Herbst war zuerst zu kalt und dann zu warm

Die Wetterstatistik von September bis November zeigt, dass der diesjährige Herbst im Durchschnitt lag, auch wenn die einzelnen Monate sehr unterschiedlich waren. Außergewöhnlich war in jedem Fall der frühe Wintereinbruch.

Am 1. Dezember geht der meteorologische Herbst zu Ende.
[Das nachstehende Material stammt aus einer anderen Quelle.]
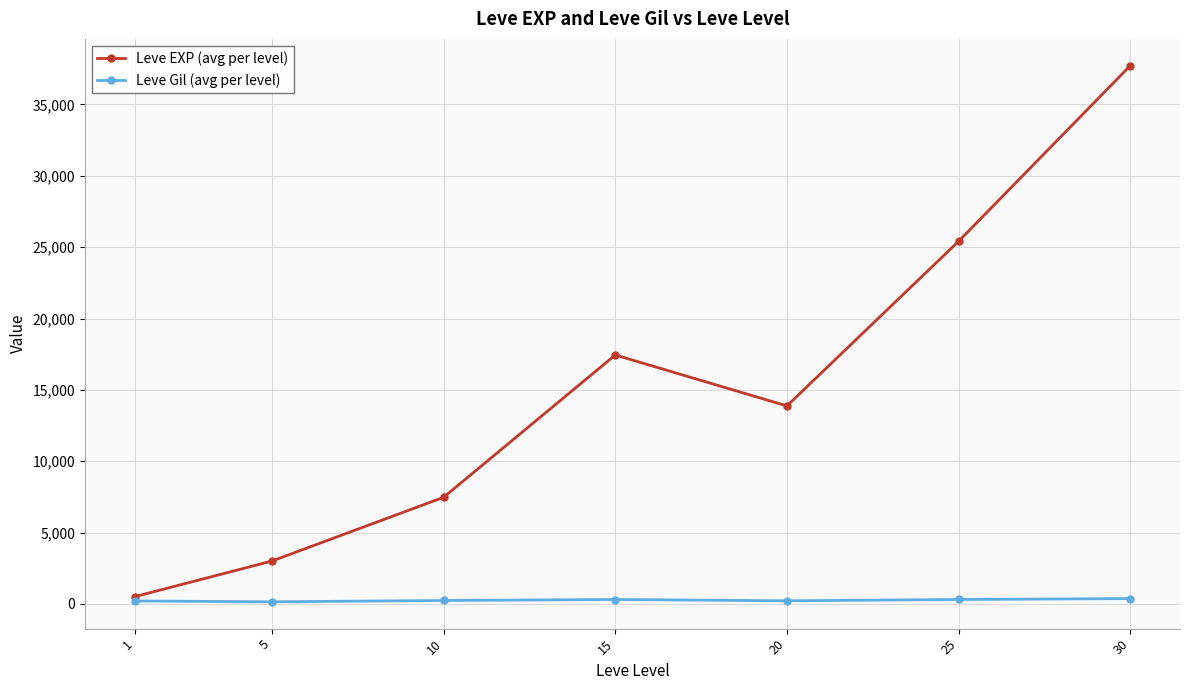

At which category is the sum across all series the highest?

30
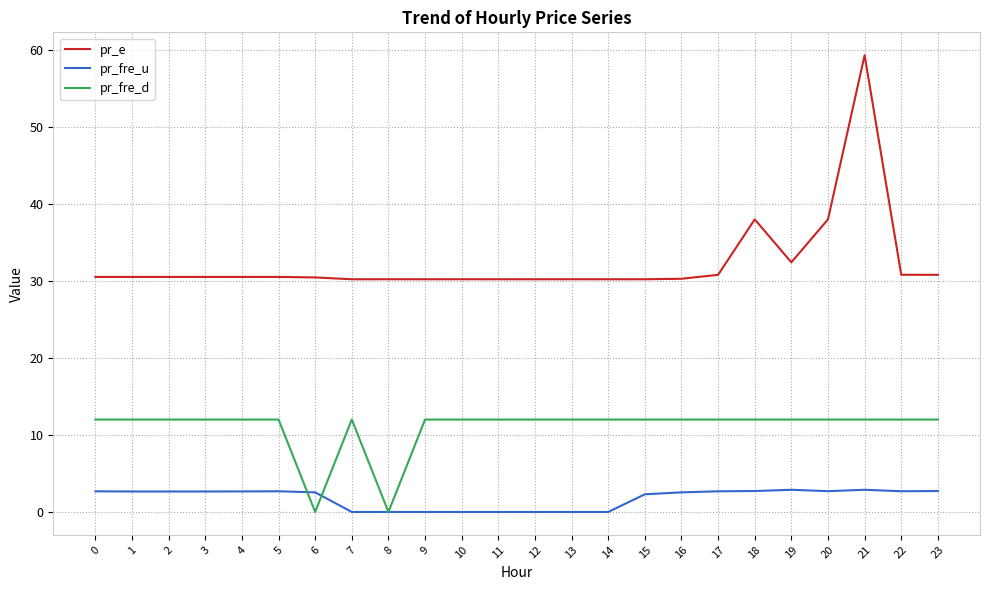

What is the spread (max minus min) of values at 21?

56.4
Der Herbst 2017 war in Kärnten ein durchschnittlicher, allerdings waren die einzelnen Monate sehr unterschiedlich, etwa was die Temperaturen betraf, sagt Christian Stefan von der Zentralanstalt für Meteorologe in Klagenfurt. „Der September war um rund ein Grad zu kalt, der Oktober um ein Grad zu warm und der November lag dann im Durchschnitt.“ Bemerkenswert sei die Temperaturspanne gewesen, so Stefan. „Am 1. September hatte es in Villach 27 Grad, Ende November hatte es fast minus zehn Grad in Bad Bleiberg.“

Turrach Wintereinbruch Schnee September
ORF/Peter Matha
Die Turrach am 20. September tief verschneit

In Unterkärnten regnete es öfter

Für Meteorologen relativ ungewöhnlich waren die regionalen Unterschiede bei den Niederschlagsmengen. Denn im diesjährigen Herbst war es in Unterkärnten feuchter als in Oberkärnten. „Das kommt eher selten vor“, so Stefan. Im Zentralraum Kärnten gab es um ein Drittel mehr Niederschlag. Im Mölltal bis ins Lesachtal wurde hingegen ein Drittel weniger Niederschlag registriert.

Sendungshinweis:

Radio Kärnten Mittagszeit, 29.11. 2017

Der Oktober war im ganzen Land viel zu trocken. Dafür machte die Sonne wieder Überstunden und sorgte für eine ausgeglichene Bilanz. „Im September gab es ein Defizit von 50 Prozent, im Oktober hingegen ein Plus von 50 Prozent.“

Forstsee Velden Herbst Wasser Fischen Angeln Indian Summer
ORF/Richard Kompein
Es gab aber auch den „Goldenen Herbst“, wie hier am Forstsee bei Velden

Doppelt so viel Neuschnee auf den Bergen

Außergewöhnlich war der frühe Wintereinbruch Mitte September. Auch im November gab es auf den Bergen große Neuschneemengen. „Auf dem Dobratsch fielen in diesem Herbst insgesamt schon fast zwei Meter Neuschnee, das ist fast doppelt soviel wie sonst. Und auch auf den anderen Bergen waren es deutlich mehr als der langjährige Durchschnitt“, so Stefan.